Finally was able to have the SM switched over from Cisco on the switch to OpenSM on a node. Responses inline below..

Sean Hefty wrote:
Now the more interesting part. I'm now able to run on a 128 node machine using open SM running on a node (before, I was running on an 8 node machine which I'm told is running the Cisco SM on a Topspin switch). On this machine, if I run my benchmark with two processes per node (instead of one, i.e. mpirun -np 16 with 8 nodes), I'm able to join > 750 groups simultaneously from one QP on each process. To make this stranger, I can join only 4 groups running the same thing on the 8-node machine.

Are the switches and HCAs in the two setups the same? If you run the same SM on both clusters, do you see the same results?

The switches are different. The 8 node machine uses a Topspin switch, the 128 node machine uses a Mellanox switch. Looking at `ibstat` the HCAs appear to be the same (MT23108), though HCAs on the 128 node machine have firmware 3.2.0, where 3.5.0 is on the 8 node machine. Does this matter?

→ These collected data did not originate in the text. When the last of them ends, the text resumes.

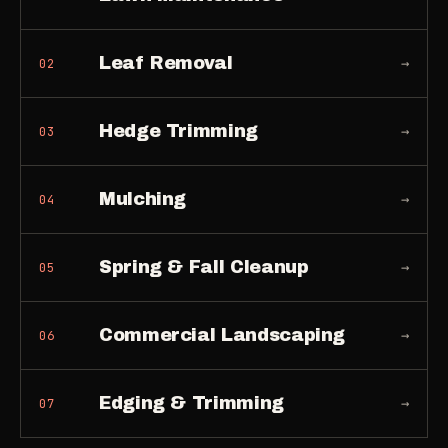
Leaf Removal
→
02
Hedge Trimming
→
03
Mulching
→
04
Spring & Fall Cleanup
→
05
Commercial Landscaping
→
06
Edging & Trimming
→
07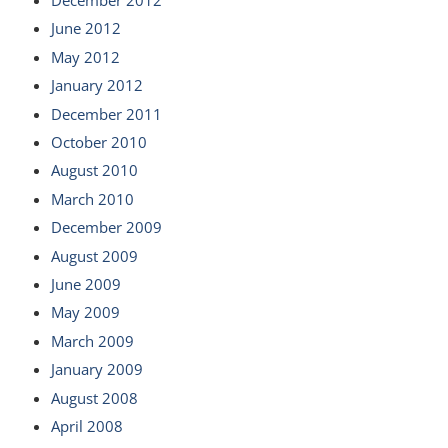
June 2012
May 2012
January 2012
December 2011
October 2010
August 2010
March 2010
December 2009
August 2009
June 2009
May 2009
March 2009
January 2009
August 2008
April 2008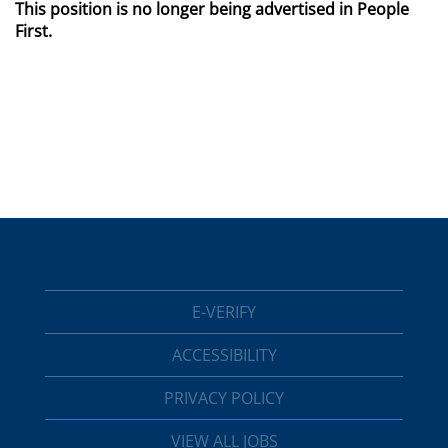
This position is no longer being advertised in People
First.
E-VERIFY
ACCESSIBILITY
PRIVACY POLICY
VIEW ALL JOBS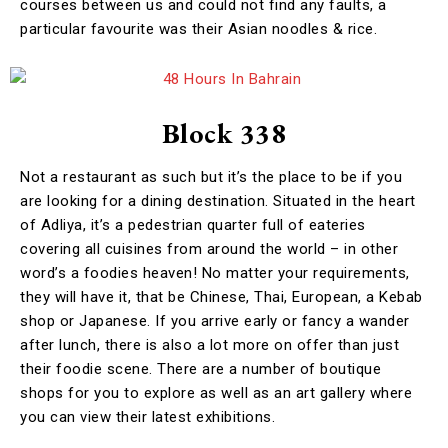
courses between us and could not find any faults, a
particular favourite was their Asian noodles & rice.
Block 338
Not a restaurant as such but it’s the place to be if you
are looking for a dining destination. Situated in the heart
of Adliya, it’s a pedestrian quarter full of eateries
covering all cuisines from around the world – in other
word’s a foodies heaven! No matter your requirements,
they will have it, that be Chinese, Thai, European, a Kebab
shop or Japanese. If you arrive early or fancy a wander
after lunch, there is also a lot more on offer than just
their foodie scene. There are a number of boutique
shops for you to explore as well as an art gallery where
you can view their latest exhibitions.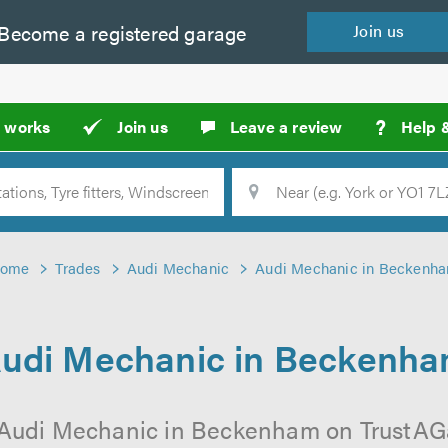
Become a
registered
garage
Join
us
?
t works
Join us
Leave a review
Help 
Location
Searc
ome
Trades
Audi Mechanic
Audi Mechanic in Beckenh
udi Mechanic in Beckenh
 Audi Mechanic in Beckenham on TrustAGar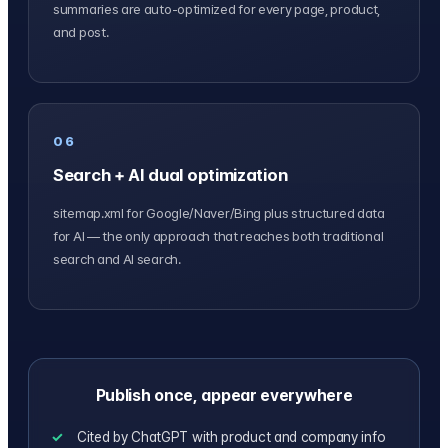
summaries are auto-optimized for every page, product,
and post.
06
Search + AI dual optimization
sitemap.xml for Google/Naver/Bing plus structured data
for AI — the only approach that reaches both traditional
search and AI search.
Publish once, appear everywhere
Cited by ChatGPT with product and company info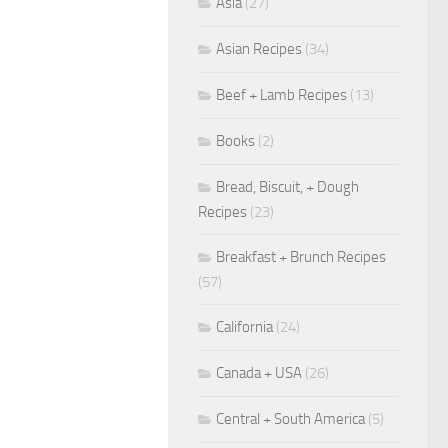
Asia
(27)
Asian Recipes
(34)
Beef + Lamb Recipes
(13)
Books
(2)
Bread, Biscuit, + Dough
Recipes
(23)
Breakfast + Brunch Recipes
(57)
California
(24)
Canada + USA
(26)
Central + South America
(5)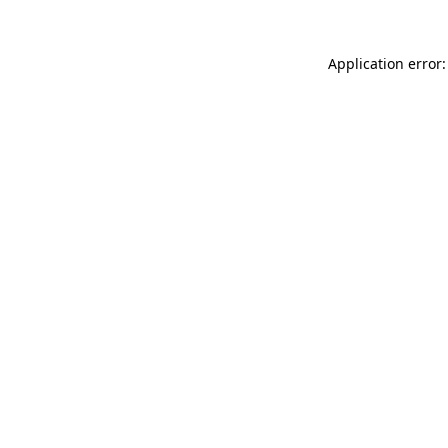
Application error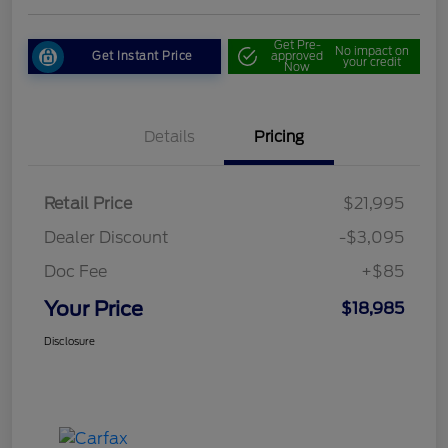
Get Pre-
No impact on
Get Instant Price
approved
your credit
Now
Details
Pricing
Retail Price
$21,995
Dealer Discount
-$3,095
Doc Fee
+$85
Your Price
$18,985
Disclosure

Running OpenSM now, I still do not see the same results. Behavior is now the same as the 128 node machine, except when running two processes per node (in which case I can join as many groups as I like on the 128 node machine). On the 8 node machine I am still limited to 4 groups in this case. This makes me think the switch is involved, is this correct?


While doing so I noticed that the time from calling rdma_join_multicast() to the event arrival stayed fairly constant (in the .001sec range), while the time from the join call to actually receiving messages on the group steadily increased from around .1 secs to around 2.7 secs with 750+ groups. Furthermore, this time does not drop back to .1 secs if I stop the benchmark and run it (or any of my other multicast code) again. This is understandable within a single program run, but the fact that behavior persists across runs concerns me -- feels like a bug, but I don't have much concrete here.

Even after all nodes leave all multicast groups, I don't believe that there's a requirement for the SA to reprogram the switches immediately. So if the switches or the configuration of the swtiches are part of the problem, I can imagine seeing issues between runs.

When rdma_join_multicast() reports the join event, it means either: the SA has been notified of the join request, or, if the port has already joined the group, that a reference count on the group has been incremented. The SA may still require time to program the switch forwarding tables.

OK this makes sense, but I still don't see where all the time is going. Should the fact that the switches haven't been reprogrammed since leaving the groups really effect how long it takes to do a subsequent join? I'm not convinced.

Is this time being consumed by the switches when the are asked to reprogram their tables (I assume some sort of routing table is used internally)? What could they be doing that takes so long to do that? Is it something that a firmware change on the switch could alleviate?